======== Extracto de página

Como en El cuento de la criada todo, en el franquismo estaba estudiado y conducía al mismo fin, la sumisión total de las mujeres a los hombres

Recuerdo a mi abuela, pequeña, vivaz, incansable, con el pelo recogido en un moño que una vez por semana peinaba con limón María, una mujer que se ganaba la vida yendo de casa en casa a arreglar los pelos por unos cuantos reales. Era buena mi abuela, muy buena, también María. Ninguna de las dos hablaba de más, lo justo para no decir algo de lo que tuvieran que arrepentirse. Un día, al entrar en el baño, encontré a mi abuela lavándose la cara. Se había soltado el moño y el cabello le llegaba por los riñones. Me quedé aterrorizado, no sabía que mi abuela tuviese pelo y mucho menos que todo esa enorme cantidad cupiese en el moño canoso con el que siempre la conocí. No puedo decir que esa imagen causara un trauma en mi, pero sí que di un respingo y que durante días esa imagen no se retiró de mis pensamientos.

================
======== Datos para trabajar

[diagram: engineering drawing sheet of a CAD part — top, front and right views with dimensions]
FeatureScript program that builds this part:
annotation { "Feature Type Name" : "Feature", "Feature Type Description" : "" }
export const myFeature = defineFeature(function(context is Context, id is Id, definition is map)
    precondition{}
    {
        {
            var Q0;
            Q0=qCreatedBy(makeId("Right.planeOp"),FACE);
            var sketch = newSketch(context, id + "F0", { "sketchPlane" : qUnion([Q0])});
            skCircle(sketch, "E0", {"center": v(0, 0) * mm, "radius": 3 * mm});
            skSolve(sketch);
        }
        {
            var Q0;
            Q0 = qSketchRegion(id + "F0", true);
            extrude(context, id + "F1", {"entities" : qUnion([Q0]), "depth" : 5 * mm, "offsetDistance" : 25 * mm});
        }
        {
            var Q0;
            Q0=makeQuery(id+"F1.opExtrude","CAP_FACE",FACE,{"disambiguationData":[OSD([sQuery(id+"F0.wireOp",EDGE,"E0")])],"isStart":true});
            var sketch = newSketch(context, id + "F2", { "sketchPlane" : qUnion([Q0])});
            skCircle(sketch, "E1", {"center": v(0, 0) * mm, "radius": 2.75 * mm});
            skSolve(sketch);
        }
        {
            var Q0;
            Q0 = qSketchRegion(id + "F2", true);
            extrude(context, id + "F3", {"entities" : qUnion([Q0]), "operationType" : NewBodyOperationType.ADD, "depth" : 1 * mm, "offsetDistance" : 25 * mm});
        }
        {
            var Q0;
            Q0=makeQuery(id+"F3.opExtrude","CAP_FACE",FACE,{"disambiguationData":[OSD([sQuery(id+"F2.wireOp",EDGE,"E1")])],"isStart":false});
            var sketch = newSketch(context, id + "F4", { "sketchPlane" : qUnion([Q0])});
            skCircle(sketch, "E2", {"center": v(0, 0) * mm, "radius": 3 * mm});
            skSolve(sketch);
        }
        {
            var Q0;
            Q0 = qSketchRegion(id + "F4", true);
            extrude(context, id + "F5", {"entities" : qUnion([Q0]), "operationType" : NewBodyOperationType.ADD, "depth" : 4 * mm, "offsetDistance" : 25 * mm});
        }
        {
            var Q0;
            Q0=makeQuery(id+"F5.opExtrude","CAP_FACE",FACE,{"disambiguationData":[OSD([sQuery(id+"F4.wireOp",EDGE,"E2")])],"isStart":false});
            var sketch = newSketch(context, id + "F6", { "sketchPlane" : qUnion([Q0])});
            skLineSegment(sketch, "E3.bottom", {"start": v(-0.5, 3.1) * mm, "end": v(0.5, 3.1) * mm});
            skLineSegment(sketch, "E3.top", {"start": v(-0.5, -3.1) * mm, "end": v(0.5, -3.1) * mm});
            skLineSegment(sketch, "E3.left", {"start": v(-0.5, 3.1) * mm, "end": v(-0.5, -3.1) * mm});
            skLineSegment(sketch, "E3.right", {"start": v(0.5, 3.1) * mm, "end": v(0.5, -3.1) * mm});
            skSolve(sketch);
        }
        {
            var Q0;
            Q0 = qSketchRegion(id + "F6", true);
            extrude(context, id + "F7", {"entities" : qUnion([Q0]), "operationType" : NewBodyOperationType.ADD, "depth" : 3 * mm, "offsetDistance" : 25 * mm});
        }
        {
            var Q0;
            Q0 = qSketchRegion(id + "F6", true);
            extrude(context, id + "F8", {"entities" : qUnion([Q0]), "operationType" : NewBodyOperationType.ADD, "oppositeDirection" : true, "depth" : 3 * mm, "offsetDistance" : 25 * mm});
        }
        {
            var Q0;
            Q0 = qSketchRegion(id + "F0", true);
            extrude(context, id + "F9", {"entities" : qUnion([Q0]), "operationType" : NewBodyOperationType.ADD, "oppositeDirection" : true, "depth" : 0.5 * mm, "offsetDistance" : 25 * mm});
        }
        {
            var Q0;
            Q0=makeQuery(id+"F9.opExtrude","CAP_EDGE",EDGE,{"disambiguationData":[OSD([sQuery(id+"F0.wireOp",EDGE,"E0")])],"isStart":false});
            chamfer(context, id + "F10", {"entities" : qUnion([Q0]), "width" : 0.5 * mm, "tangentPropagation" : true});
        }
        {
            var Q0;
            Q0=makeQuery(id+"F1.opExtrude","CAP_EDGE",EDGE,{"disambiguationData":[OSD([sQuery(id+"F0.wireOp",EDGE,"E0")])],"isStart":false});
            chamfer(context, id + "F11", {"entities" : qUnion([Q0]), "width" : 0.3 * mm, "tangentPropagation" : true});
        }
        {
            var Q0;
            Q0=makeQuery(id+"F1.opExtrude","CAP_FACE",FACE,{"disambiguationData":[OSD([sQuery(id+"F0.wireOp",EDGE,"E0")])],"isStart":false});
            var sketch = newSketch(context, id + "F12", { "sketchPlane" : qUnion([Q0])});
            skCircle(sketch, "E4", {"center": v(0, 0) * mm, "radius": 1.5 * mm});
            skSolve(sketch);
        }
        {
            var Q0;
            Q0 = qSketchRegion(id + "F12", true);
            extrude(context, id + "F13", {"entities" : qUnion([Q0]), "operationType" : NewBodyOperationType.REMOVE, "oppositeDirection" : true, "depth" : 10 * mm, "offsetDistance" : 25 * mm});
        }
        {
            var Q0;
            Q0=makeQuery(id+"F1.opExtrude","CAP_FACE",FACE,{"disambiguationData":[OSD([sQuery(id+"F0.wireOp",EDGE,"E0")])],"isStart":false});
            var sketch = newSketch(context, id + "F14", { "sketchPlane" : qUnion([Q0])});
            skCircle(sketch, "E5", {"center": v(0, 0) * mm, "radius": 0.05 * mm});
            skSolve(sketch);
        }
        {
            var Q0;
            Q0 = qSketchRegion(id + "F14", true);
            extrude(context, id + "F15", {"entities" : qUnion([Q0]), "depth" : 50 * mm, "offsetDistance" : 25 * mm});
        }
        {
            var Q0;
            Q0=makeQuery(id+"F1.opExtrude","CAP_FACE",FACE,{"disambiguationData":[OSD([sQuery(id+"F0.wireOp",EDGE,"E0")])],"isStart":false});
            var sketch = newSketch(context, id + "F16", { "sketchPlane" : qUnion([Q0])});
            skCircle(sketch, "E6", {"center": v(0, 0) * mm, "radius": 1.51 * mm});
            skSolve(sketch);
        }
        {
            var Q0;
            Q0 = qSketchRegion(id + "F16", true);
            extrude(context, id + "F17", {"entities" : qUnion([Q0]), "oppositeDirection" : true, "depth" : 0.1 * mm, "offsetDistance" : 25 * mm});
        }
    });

================

# Qué se pide:
1. Según el extracto, ¿con qué peinaba María el moño de la abuela?
2. Muestra cada línea de las filas donde aparezca la palabra "tangentPropagation". Respeta mayúsculas y minúsculas.

# Lista de respuestas:
1. Con limón.

2.
            chamfer(context, id + "F10", {"entities" : qUnion([Q0]), "width" : 0.5 * mm, "tangentPropagation" : true});
            chamfer(context, id + "F11", {"entities" : qUnion([Q0]), "width" : 0.3 * mm, "tangentPropagation" : true});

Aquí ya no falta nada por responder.